Copy each line below word for word and drop every image.

EXERCISE INPUTS:

★ ★ ★

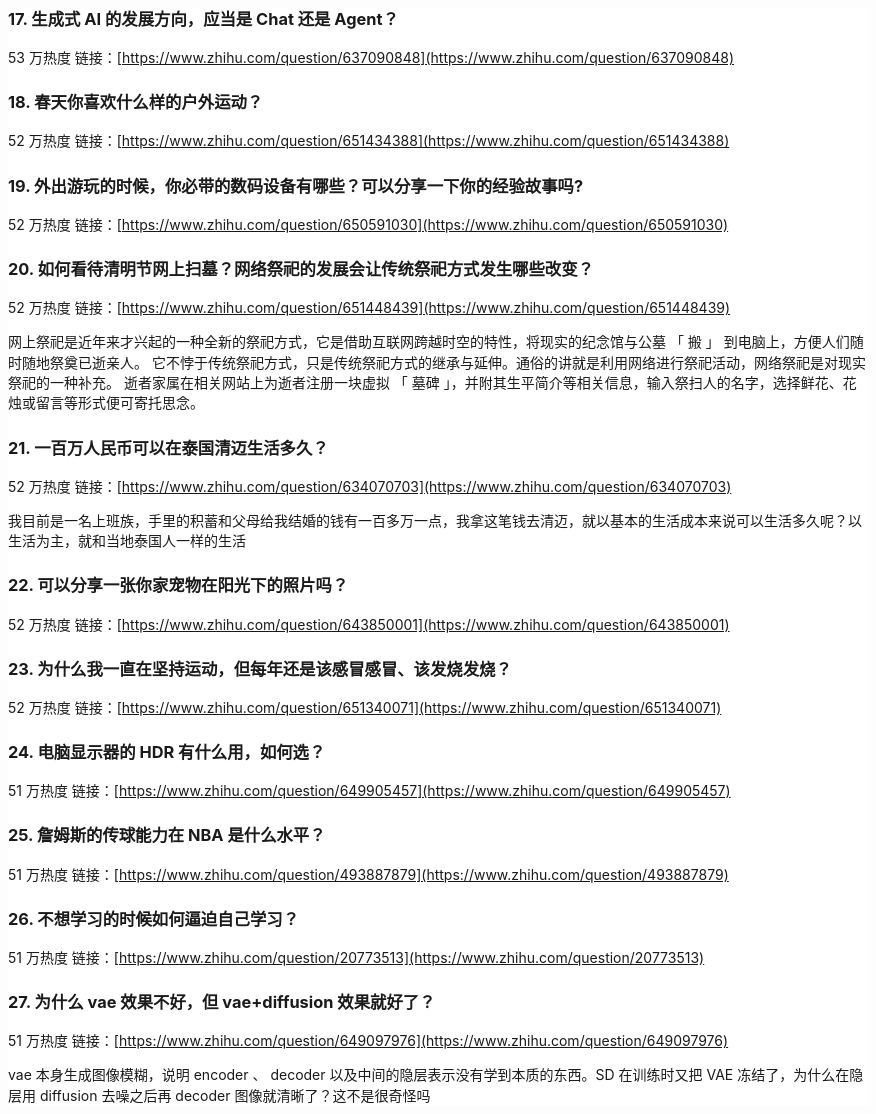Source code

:### 17. 生成式 AI 的发展方向，应当是 Chat 还是 Agent？
53 万热度 链接：[https://www.zhihu.com/question/637090848](https://www.zhihu.com/question/637090848)



### 18. 春天你喜欢什么样的户外运动？
52 万热度 链接：[https://www.zhihu.com/question/651434388](https://www.zhihu.com/question/651434388)



### 19. 外出游玩的时候，你必带的数码设备有哪些？可以分享一下你的经验故事吗?
52 万热度 链接：[https://www.zhihu.com/question/650591030](https://www.zhihu.com/question/650591030)



### 20. 如何看待清明节网上扫墓？网络祭祀的发展会让传统祭祀方式发生哪些改变？
52 万热度 链接：[https://www.zhihu.com/question/651448439](https://www.zhihu.com/question/651448439)

网上祭祀是近年来才兴起的一种全新的祭祀方式，它是借助互联网跨越时空的特性，将现实的纪念馆与公墓 「 搬 」 到电脑上，方便人们随时随地祭奠已逝亲人。 它不悖于传统祭祀方式，只是传统祭祀方式的继承与延伸。通俗的讲就是利用网络进行祭祀活动，网络祭祀是对现实祭祀的一种补充。 逝者家属在相关网站上为逝者注册一块虚拟 「 墓碑 」，并附其生平简介等相关信息，输入祭扫人的名字，选择鲜花、花烛或留言等形式便可寄托思念。

### 21. 一百万人民币可以在泰国清迈生活多久？
52 万热度 链接：[https://www.zhihu.com/question/634070703](https://www.zhihu.com/question/634070703)

我目前是一名上班族，手里的积蓄和父母给我结婚的钱有一百多万一点，我拿这笔钱去清迈，就以基本的生活成本来说可以生活多久呢？以生活为主，就和当地泰国人一样的生活

### 22. 可以分享一张你家宠物在阳光下的照片吗？
52 万热度 链接：[https://www.zhihu.com/question/643850001](https://www.zhihu.com/question/643850001)



### 23. 为什么我一直在坚持运动，但每年还是该感冒感冒、该发烧发烧？
52 万热度 链接：[https://www.zhihu.com/question/651340071](https://www.zhihu.com/question/651340071)



### 24. 电脑显示器的 HDR 有什么用，如何选？
51 万热度 链接：[https://www.zhihu.com/question/649905457](https://www.zhihu.com/question/649905457)



### 25. 詹姆斯的传球能力在 NBA 是什么水平？
51 万热度 链接：[https://www.zhihu.com/question/493887879](https://www.zhihu.com/question/493887879)



### 26. 不想学习的时候如何逼迫自己学习？
51 万热度 链接：[https://www.zhihu.com/question/20773513](https://www.zhihu.com/question/20773513)



### 27. 为什么 vae 效果不好，但 vae+diffusion 效果就好了？
51 万热度 链接：[https://www.zhihu.com/question/649097976](https://www.zhihu.com/question/649097976)

vae 本身生成图像模糊，说明 encoder 、 decoder 以及中间的隐层表示没有学到本质的东西。SD 在训练时又把 VAE 冻结了，为什么在隐层用 diffusion 去噪之后再 decoder 图像就清晰了？这不是很奇怪吗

★ ★ ★

SOLVED EXERCISE:
Source code

:### 17. 生成式 AI 的发展方向，应当是 Chat 还是 Agent？
53 万热度 链接：[https://www.zhihu.com/question/637090848](https://www.zhihu.com/question/637090848)



### 18. 春天你喜欢什么样的户外运动？
52 万热度 链接：[https://www.zhihu.com/question/651434388](https://www.zhihu.com/question/651434388)



### 19. 外出游玩的时候，你必带的数码设备有哪些？可以分享一下你的经验故事吗?
52 万热度 链接：[https://www.zhihu.com/question/650591030](https://www.zhihu.com/question/650591030)



### 20. 如何看待清明节网上扫墓？网络祭祀的发展会让传统祭祀方式发生哪些改变？
52 万热度 链接：[https://www.zhihu.com/question/651448439](https://www.zhihu.com/question/651448439)

网上祭祀是近年来才兴起的一种全新的祭祀方式，它是借助互联网跨越时空的特性，将现实的纪念馆与公墓 「 搬 」 到电脑上，方便人们随时随地祭奠已逝亲人。 它不悖于传统祭祀方式，只是传统祭祀方式的继承与延伸。通俗的讲就是利用网络进行祭祀活动，网络祭祀是对现实祭祀的一种补充。 逝者家属在相关网站上为逝者注册一块虚拟 「 墓碑 」，并附其生平简介等相关信息，输入祭扫人的名字，选择鲜花、花烛或留言等形式便可寄托思念。

### 21. 一百万人民币可以在泰国清迈生活多久？
52 万热度 链接：[https://www.zhihu.com/question/634070703](https://www.zhihu.com/question/634070703)

我目前是一名上班族，手里的积蓄和父母给我结婚的钱有一百多万一点，我拿这笔钱去清迈，就以基本的生活成本来说可以生活多久呢？以生活为主，就和当地泰国人一样的生活

### 22. 可以分享一张你家宠物在阳光下的照片吗？
52 万热度 链接：[https://www.zhihu.com/question/643850001](https://www.zhihu.com/question/643850001)



### 23. 为什么我一直在坚持运动，但每年还是该感冒感冒、该发烧发烧？
52 万热度 链接：[https://www.zhihu.com/question/651340071](https://www.zhihu.com/question/651340071)



### 24. 电脑显示器的 HDR 有什么用，如何选？
51 万热度 链接：[https://www.zhihu.com/question/649905457](https://www.zhihu.com/question/649905457)



### 25. 詹姆斯的传球能力在 NBA 是什么水平？
51 万热度 链接：[https://www.zhihu.com/question/493887879](https://www.zhihu.com/question/493887879)



### 26. 不想学习的时候如何逼迫自己学习？
51 万热度 链接：[https://www.zhihu.com/question/20773513](https://www.zhihu.com/question/20773513)



### 27. 为什么 vae 效果不好，但 vae+diffusion 效果就好了？
51 万热度 链接：[https://www.zhihu.com/question/649097976](https://www.zhihu.com/question/649097976)

vae 本身生成图像模糊，说明 encoder 、 decoder 以及中间的隐层表示没有学到本质的东西。SD 在训练时又把 VAE 冻结了，为什么在隐层用 diffusion 去噪之后再 decoder 图像就清晰了？这不是很奇怪吗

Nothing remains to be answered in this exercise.